In one of his final acts, baseball great Tony Gwynn tried to make sure his fellow players did not emulate him in one aspect: his addiction to chewing tobacco.
Gwynn took part in an anti-tobacco public service announcement (PSA) -- produced by the Professional Baseball Athletic Trainers Society -- before he lost his battle with cancer on June 16.
The PSA will not be released to the public, but later this year, it will be shown to all major and minor league baseball teams.
For the video, Gwynn was too weak to speak, but he contributed a simple and direct message through a statement: “My advice to anyone would be if you aren’t using spit tobacco, please don’t start. And if you are using, try to quit. If not for yourself, then do it for the people you love.”
The Hall of Famer blamed smokeless tobacco for his fatal cancer.
His message in the PSA is drawing immediate praise from Georgia Robins Sadler, Ph.D., a past president of the American Cancer Society in San Diego.

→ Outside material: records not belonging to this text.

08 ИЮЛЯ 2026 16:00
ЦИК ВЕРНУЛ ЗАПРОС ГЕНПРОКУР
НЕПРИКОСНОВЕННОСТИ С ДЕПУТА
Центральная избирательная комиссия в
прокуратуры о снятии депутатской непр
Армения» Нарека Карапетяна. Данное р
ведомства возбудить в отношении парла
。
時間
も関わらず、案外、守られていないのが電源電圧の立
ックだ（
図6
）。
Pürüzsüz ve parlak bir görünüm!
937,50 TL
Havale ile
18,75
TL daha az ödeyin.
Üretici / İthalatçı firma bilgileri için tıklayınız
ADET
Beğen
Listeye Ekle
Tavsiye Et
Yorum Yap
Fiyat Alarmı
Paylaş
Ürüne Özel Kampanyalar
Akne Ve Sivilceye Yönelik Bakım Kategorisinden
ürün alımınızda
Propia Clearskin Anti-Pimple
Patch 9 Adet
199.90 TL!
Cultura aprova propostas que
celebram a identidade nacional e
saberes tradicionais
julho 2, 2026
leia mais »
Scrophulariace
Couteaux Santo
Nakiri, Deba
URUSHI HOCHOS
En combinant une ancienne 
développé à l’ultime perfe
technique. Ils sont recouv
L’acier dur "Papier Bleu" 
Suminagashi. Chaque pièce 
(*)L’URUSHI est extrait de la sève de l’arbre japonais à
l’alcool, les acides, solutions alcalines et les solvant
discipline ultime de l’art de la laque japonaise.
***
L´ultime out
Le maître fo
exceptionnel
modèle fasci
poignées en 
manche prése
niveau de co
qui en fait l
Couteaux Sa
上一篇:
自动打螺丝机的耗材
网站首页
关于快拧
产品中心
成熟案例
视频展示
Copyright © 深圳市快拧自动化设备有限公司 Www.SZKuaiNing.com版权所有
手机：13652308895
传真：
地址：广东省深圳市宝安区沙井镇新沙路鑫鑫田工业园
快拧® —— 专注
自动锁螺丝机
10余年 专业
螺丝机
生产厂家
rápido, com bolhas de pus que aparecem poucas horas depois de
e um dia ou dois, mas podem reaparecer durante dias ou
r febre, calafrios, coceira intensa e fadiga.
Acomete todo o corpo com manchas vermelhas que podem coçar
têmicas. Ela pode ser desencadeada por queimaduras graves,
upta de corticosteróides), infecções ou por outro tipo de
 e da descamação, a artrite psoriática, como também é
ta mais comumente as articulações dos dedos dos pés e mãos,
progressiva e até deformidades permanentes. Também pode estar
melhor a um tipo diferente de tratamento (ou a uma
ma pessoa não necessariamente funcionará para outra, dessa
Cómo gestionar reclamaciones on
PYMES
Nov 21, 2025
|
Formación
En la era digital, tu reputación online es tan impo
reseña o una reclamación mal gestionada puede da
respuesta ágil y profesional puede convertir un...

Sadler told NBC 7 Gwynn made it his mission to save other people from the consequences of tobacco use.
“His parting message to us was, ‘Let’s make a difference. Let’s finish using tobacco. Let’s make that history,’” said Sadler.
Major League Baseball has not banned the use of tobacco, but after Gwynn’s death, MLB officials said they will continue to focus on education.
About 33 percent of baseball players are spit tobacco users, according to the Professional Baseball Athletic Trainers Society.
Two players who worked under Gwynn at San Diego State University – Addison Reed and Steven Strasberg – have vowed to quite using chewing tobacco in their coach’s honor.